In April 2020, Lieutenant Governor Dan Patrick appointed a business task force to bolster the economy in Texas, with Ryan appointed to chair the task force.

==Philanthropy==
Ryan is a Garnet and Gold Donor for the Pi Kappa Alpha fraternity. He has donated over three million dollars to the University of North Texas including one million to the athletic department, and was the first member of the UNT Dallas Founders Circle. Ryan donated $1 million to Dallas Habitat for Humanity. He and his wife support the Amanda and G. Brint Ryan “Leaders of Tomorrow” scholarship for the University. Ryan is funding the majority of a private-public park project in Big Spring, Texas between the Hotel Settles and the Big Spring City Auditorium. In December 2017, Ryan and his wife donated $300,000 to the Museum of the American Railroad to fund a permanent model train exhibit.

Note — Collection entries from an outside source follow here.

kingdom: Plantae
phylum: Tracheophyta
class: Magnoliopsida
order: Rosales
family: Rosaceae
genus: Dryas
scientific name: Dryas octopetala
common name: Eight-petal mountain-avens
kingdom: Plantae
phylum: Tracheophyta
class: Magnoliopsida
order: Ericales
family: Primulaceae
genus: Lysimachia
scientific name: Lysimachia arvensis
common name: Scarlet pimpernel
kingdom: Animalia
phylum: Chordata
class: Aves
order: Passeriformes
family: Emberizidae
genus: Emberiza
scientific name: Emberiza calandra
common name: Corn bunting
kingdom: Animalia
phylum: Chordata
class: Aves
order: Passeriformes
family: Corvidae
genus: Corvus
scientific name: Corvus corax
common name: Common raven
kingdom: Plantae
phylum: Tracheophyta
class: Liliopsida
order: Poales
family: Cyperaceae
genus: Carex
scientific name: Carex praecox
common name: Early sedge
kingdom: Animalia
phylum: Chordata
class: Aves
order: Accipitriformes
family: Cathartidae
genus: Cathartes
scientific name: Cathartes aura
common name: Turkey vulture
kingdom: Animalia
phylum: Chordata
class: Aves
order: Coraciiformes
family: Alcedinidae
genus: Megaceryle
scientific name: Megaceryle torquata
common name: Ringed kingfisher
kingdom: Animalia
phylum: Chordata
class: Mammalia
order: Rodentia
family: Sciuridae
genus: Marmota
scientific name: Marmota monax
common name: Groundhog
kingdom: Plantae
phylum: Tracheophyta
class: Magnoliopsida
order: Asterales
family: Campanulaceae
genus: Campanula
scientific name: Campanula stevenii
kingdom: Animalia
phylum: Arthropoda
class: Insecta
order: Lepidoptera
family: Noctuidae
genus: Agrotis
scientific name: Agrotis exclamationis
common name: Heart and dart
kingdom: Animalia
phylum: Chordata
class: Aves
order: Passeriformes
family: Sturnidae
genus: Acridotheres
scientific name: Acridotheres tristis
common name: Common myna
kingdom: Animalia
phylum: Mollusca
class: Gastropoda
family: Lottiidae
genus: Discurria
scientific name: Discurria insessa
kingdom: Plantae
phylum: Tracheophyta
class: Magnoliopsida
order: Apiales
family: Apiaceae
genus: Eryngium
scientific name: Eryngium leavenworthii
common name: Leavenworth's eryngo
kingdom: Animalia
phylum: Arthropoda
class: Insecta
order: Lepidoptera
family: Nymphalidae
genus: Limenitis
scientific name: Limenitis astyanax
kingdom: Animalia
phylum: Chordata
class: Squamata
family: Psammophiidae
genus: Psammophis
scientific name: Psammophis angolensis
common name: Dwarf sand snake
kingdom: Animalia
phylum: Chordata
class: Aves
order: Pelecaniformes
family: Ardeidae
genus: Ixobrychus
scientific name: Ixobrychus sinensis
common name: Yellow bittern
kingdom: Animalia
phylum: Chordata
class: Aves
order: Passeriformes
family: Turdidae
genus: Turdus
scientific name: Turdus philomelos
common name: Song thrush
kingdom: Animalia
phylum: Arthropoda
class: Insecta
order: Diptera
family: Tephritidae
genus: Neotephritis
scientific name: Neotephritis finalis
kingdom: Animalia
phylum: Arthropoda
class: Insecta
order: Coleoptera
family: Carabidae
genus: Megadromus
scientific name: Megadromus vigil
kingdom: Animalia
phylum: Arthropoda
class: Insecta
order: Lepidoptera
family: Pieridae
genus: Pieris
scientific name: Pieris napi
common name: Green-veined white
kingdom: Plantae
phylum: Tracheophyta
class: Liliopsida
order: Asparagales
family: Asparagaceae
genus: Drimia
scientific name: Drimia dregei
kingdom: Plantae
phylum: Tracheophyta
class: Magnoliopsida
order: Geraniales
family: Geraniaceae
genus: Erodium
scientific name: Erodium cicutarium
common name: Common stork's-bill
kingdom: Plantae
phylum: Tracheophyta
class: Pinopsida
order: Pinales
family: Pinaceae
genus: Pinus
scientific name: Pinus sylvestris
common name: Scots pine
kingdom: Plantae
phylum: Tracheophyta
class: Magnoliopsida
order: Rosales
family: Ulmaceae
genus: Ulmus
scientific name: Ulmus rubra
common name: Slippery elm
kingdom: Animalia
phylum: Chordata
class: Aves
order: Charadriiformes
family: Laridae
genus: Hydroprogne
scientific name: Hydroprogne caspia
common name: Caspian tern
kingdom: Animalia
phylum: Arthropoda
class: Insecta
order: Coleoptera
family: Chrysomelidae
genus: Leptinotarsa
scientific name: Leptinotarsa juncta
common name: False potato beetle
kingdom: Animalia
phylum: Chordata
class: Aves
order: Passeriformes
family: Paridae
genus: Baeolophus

In February 2019, Ryan and his wife Amanda donated $30 million to the University of North Texas, the largest gift in university history. The donation will help develop the G. Brint Ryan College of Business, which will provide ongoing support for business research through academic endowments, as well as funds to support strategic program initiatives to ensure the college is one of the nation's top providers of business higher education.

In April 2019, The Ryan Foundation acted as a benefactor for the West Texas Centers, helping the mental health and intellectual developmental disability center build its new administrative headquarters in Big Spring, Texas. The new building will be known as the Amanda and G. Brint Ryan Center. This investment in WTC allows the relocation of the facility and its services into a new, state-of-the-art building with more than 15,000 square feet along 4th Street, between Johnson Street and Nolan Street.

==Personal life==
Ryan is married to the former Amanda Sutton. They have five daughters and live in Dallas, Texas. Ryan is an executive producer of a film about life in the West Texas oilfields in the late 1930s, The Iron Orchard. The film is based on a book of the same title by Tom Pendleton.